__DATA UNDER STUDY__
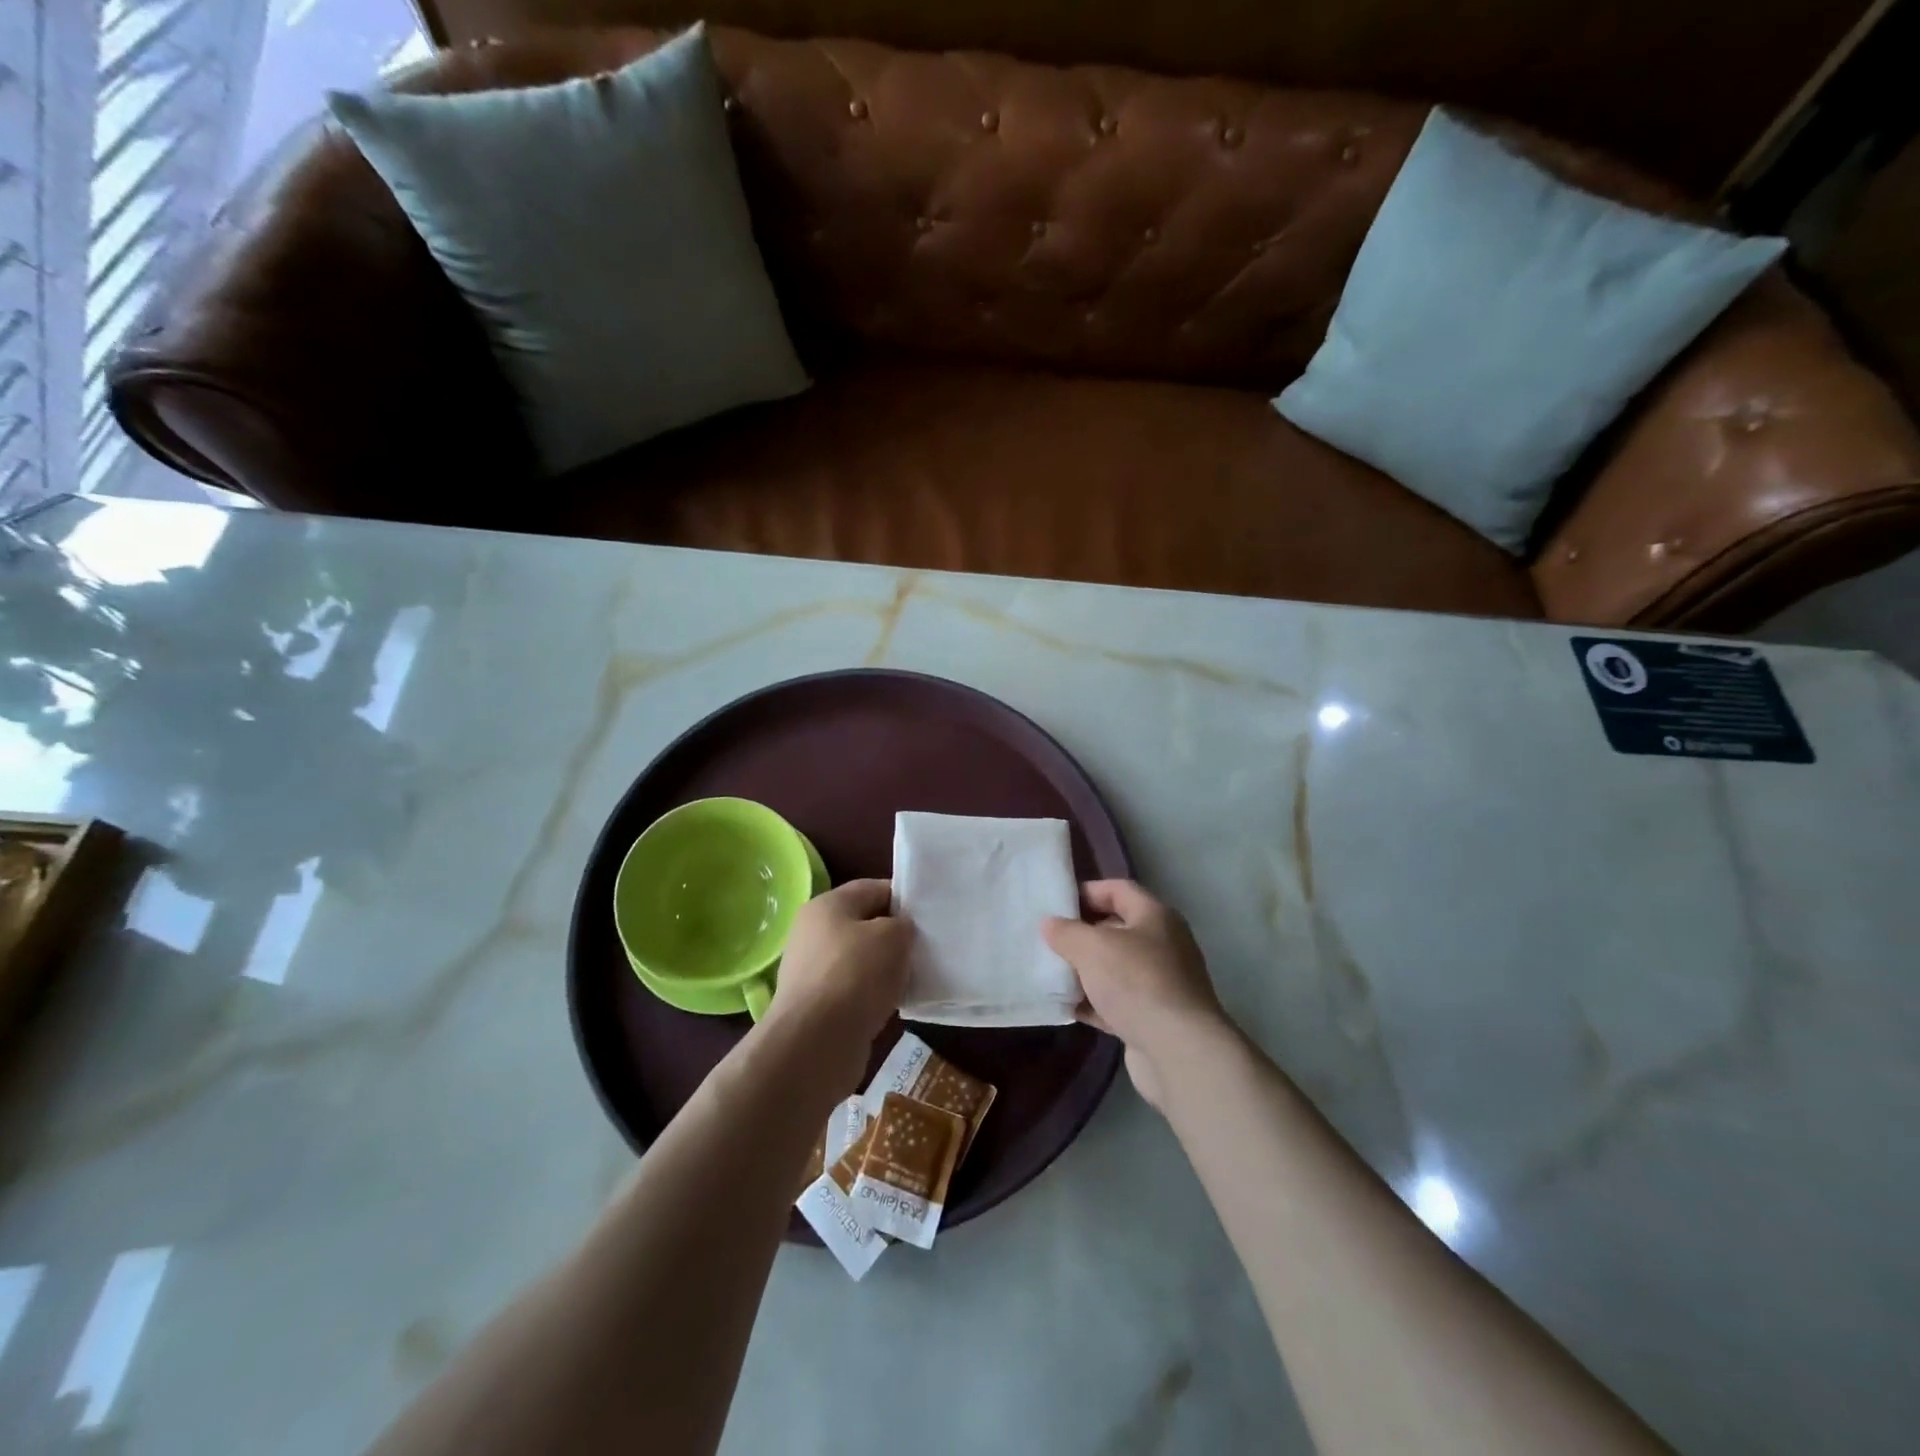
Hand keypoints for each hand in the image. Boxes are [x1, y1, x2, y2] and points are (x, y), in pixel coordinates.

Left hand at [764, 879, 909, 1055]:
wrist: (815, 1042)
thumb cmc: (855, 975)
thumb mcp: (892, 936)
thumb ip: (902, 925)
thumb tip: (898, 932)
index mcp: (827, 905)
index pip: (872, 888)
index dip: (902, 896)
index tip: (929, 912)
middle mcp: (813, 933)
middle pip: (864, 924)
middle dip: (894, 934)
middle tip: (926, 945)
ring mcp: (812, 971)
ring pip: (860, 959)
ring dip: (885, 967)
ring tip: (914, 976)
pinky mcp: (816, 1005)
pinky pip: (854, 989)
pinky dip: (874, 993)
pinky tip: (894, 1002)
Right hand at [1044, 880, 1230, 1109]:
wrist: (1178, 1052)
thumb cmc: (1136, 982)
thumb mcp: (1092, 947)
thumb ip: (1066, 932)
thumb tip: (1050, 923)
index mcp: (1155, 916)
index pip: (1118, 889)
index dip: (1087, 891)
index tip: (1055, 903)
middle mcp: (1163, 945)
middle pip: (1116, 929)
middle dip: (1082, 933)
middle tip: (1047, 938)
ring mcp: (1160, 984)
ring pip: (1115, 968)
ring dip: (1084, 970)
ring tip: (1049, 971)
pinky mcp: (1153, 1018)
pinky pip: (1116, 1002)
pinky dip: (1093, 1002)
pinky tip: (1065, 1005)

__THE TASK__
Give back exactly the lines above, from the line containing "ring dip: (885, 967)" through the line containing "middle mcp: (1163, 945)", with both end lines and nothing more.

__ANSWER SECTION__
ring dip: (885, 967)
ring tip: (914, 976)
pinky mcp: (816, 1005)
pinky pip: (854, 989)
pinky dip: (874, 993)
pinky tip: (894, 1002)
Right hand at [1044, 880, 1230, 1109]:
wrist: (1178, 1052)
thumb cmc: (1136, 982)
thumb mcp: (1092, 947)
thumb ip: (1066, 932)
thumb tip: (1050, 923)
index mcp: (1155, 916)
index pip: (1118, 889)
index dip: (1087, 891)
index tip: (1055, 903)
middle mcp: (1163, 945)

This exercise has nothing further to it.